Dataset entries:
========================================

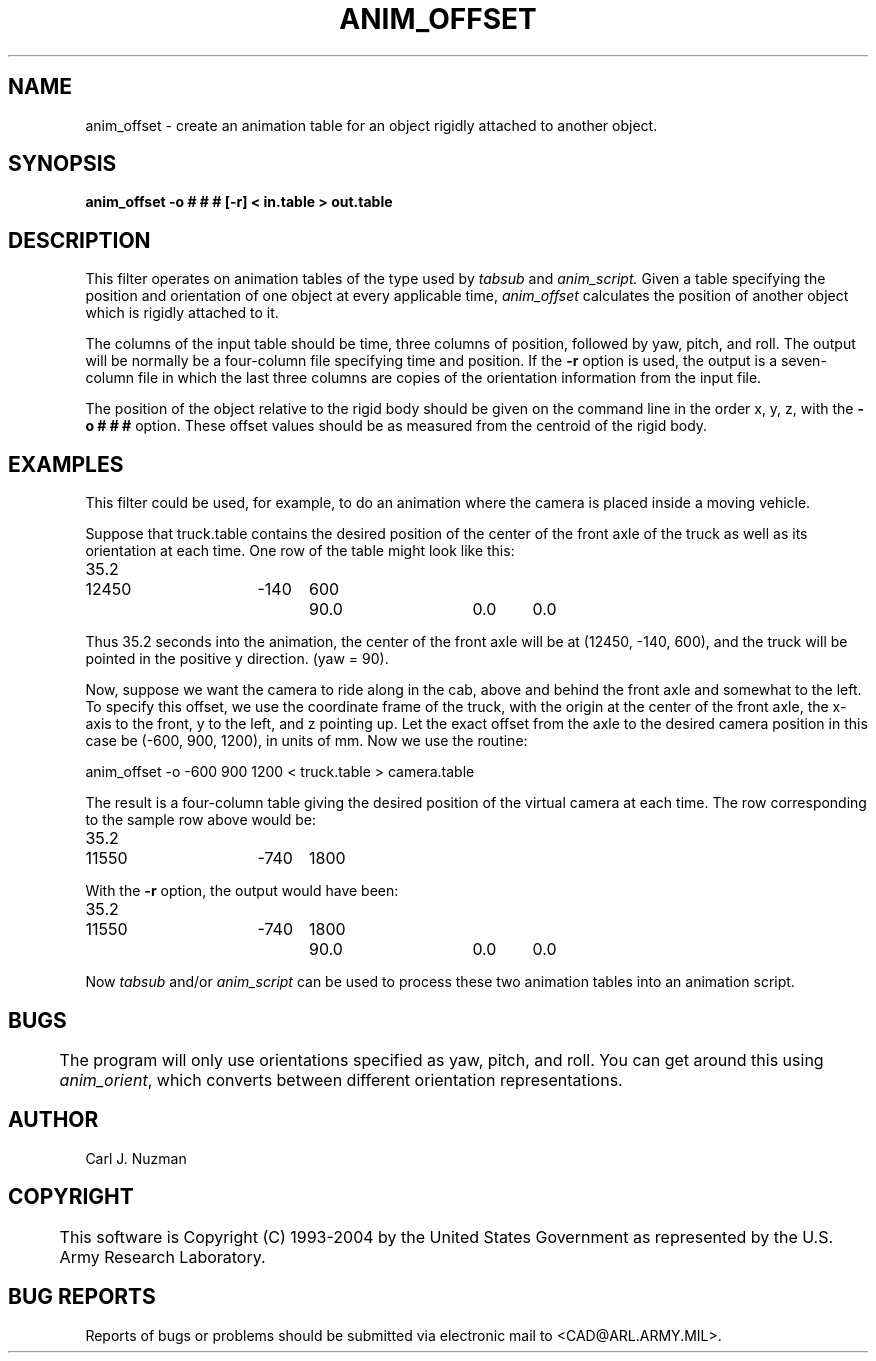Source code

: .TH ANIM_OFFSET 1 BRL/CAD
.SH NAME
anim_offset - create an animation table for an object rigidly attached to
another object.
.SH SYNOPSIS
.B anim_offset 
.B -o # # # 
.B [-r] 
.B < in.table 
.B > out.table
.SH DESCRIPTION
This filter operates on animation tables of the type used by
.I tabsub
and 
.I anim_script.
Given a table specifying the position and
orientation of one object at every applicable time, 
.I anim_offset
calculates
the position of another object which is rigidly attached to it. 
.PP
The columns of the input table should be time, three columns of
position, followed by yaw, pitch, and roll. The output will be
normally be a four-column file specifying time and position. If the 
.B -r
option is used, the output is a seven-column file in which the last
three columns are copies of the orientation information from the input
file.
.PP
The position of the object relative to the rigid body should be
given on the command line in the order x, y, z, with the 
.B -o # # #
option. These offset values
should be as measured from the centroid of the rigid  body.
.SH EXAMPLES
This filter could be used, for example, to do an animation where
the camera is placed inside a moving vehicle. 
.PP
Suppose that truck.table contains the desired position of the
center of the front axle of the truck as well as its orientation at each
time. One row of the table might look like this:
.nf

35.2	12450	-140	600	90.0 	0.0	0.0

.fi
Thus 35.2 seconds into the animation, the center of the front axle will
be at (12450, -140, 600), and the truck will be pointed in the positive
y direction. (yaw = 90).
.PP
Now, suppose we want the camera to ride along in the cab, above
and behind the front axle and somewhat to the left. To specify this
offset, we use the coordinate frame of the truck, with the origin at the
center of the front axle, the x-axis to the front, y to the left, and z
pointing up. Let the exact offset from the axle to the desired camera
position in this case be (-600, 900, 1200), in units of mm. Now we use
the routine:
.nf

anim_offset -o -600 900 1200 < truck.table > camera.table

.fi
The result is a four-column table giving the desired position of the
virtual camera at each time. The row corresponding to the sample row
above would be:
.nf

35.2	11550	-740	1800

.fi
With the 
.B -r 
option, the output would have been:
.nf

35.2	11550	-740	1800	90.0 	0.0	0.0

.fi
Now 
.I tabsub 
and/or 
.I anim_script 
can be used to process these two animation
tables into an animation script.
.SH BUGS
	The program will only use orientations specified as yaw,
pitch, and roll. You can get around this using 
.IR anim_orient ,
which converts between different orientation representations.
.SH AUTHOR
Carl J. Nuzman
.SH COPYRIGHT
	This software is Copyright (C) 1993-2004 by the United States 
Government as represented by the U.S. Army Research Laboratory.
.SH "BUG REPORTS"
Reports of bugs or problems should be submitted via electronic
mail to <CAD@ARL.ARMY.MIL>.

========================================

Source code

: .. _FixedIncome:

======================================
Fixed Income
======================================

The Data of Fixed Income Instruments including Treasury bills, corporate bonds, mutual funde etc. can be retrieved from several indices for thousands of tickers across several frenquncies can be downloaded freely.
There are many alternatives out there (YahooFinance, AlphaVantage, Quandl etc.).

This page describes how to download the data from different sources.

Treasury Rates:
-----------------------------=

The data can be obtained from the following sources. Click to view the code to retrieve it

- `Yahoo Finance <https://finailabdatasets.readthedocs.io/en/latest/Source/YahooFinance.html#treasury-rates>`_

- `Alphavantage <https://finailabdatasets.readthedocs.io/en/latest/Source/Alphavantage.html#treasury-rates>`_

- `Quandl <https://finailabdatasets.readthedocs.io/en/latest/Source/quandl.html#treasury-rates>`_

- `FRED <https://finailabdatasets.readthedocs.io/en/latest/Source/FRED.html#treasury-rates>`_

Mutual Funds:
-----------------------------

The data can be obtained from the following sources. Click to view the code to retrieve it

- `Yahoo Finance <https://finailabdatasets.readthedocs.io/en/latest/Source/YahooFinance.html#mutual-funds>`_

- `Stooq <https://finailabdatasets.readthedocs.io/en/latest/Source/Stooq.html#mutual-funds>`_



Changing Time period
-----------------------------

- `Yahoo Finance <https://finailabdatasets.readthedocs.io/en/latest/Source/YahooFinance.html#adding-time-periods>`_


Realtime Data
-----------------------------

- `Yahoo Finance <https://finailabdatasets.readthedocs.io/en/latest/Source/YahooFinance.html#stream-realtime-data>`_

========================================

> _WHAT IS NEEDED_: Only lines with the word "truck" are wanted. Find and copy them from the records above.

> _TASK SOLUTION_:
Suppose that truck.table contains the desired position of the
center of the front axle of the truck as well as its orientation at each
be at (12450, -140, 600), and the truck will be pointed in the positive
offset, we use the coordinate frame of the truck, with the origin at the
anim_offset -o -600 900 1200 < truck.table > camera.table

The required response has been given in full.